(Beginning of Supplied material)

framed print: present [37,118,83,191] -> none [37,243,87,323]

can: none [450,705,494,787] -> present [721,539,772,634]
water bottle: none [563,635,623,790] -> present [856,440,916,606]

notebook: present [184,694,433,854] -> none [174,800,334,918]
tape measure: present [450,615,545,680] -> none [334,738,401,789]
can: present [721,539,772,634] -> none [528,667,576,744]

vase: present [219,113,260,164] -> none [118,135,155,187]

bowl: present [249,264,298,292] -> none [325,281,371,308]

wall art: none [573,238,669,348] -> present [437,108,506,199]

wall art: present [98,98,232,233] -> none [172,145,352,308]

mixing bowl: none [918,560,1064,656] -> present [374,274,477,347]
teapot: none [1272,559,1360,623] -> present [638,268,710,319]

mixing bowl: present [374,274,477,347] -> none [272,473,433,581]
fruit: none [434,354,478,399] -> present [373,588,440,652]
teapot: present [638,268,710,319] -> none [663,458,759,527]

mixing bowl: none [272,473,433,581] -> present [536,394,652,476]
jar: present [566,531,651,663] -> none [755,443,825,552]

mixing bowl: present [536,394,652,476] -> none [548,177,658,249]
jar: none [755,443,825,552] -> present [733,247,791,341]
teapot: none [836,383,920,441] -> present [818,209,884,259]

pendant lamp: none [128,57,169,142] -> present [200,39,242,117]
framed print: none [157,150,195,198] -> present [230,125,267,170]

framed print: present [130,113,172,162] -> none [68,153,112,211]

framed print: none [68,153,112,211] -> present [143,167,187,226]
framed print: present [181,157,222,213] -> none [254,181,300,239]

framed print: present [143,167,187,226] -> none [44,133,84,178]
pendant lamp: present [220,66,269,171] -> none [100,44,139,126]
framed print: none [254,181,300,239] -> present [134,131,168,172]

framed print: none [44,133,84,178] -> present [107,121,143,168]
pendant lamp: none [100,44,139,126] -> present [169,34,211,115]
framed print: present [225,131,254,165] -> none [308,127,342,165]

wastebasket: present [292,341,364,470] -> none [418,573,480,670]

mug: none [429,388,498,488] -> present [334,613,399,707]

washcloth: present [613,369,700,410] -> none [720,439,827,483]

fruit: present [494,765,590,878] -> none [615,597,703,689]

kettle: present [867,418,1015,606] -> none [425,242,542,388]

(End of Supplied material)

Exercise description — Exactly as it appears above, write out the complete listing.

Response area —
framed print: present [37,118,83,191] -> none [37,243,87,323]

can: none [450,705,494,787] -> present [721,539,772,634]
water bottle: none [563,635,623,790] -> present [856,440,916,606]

notebook: present [184,694,433,854] -> none [174,800,334,918]
tape measure: present [450,615,545,680] -> none [334,738,401,789]
can: present [721,539,772,634] -> none [528,667,576,744]

vase: present [219,113,260,164] -> none [118,135,155,187]

bowl: present [249,264,298,292] -> none [325,281,371,308]

wall art: none [573,238,669,348] -> present [437,108,506,199]

wall art: present [98,98,232,233] -> none [172,145,352,308]

mixing bowl: none [918,560,1064,656] -> present [374,274,477,347]
teapot: none [1272,559,1360,623] -> present [638,268,710,319]

mixing bowl: present [374,274,477,347] -> none [272,473,433,581]
fruit: none [434,354,478,399] -> present [373,588,440,652]
teapot: present [638,268,710,319] -> none [663,458,759,527]

mixing bowl: none [272,473,433,581] -> present [536,394,652,476]
jar: present [566,531,651,663] -> none [755,443,825,552]

mixing bowl: present [536,394,652,476] -> none [548,177,658,249]
jar: none [755,443,825,552] -> present [733,247,791,341]
teapot: none [836,383,920,441] -> present [818,209,884,259]

pendant lamp: none [128,57,169,142] -> present [200,39,242,117]
framed print: none [157,150,195,198] -> present [230,125,267,170]

framed print: present [130,113,172,162] -> none [68,153,112,211]

framed print: none [68,153,112,211] -> present [143,167,187,226]
framed print: present [181,157,222,213] -> none [254,181,300,239]

framed print: present [143,167,187,226] -> none [44,133,84,178]
pendant lamp: present [220,66,269,171] -> none [100,44,139,126]
framed print: none [254,181,300,239] -> present [134,131,168,172]

framed print: none [44,133,84,178] -> present [107,121,143,168]
pendant lamp: none [100,44,139,126] -> present [169,34,211,115]
framed print: present [225,131,254,165] -> none [308,127,342,165]

wastebasket: present [292,341,364,470] -> none [418,573,480,670]

mug: none [429,388,498,488] -> present [334,613,399,707]

washcloth: present [613,369,700,410] -> none [720,439,827,483]

fruit: present [494,765,590,878] -> none [615,597,703,689]

kettle: present [867,418,1015,606] -> none [425,242,542,388]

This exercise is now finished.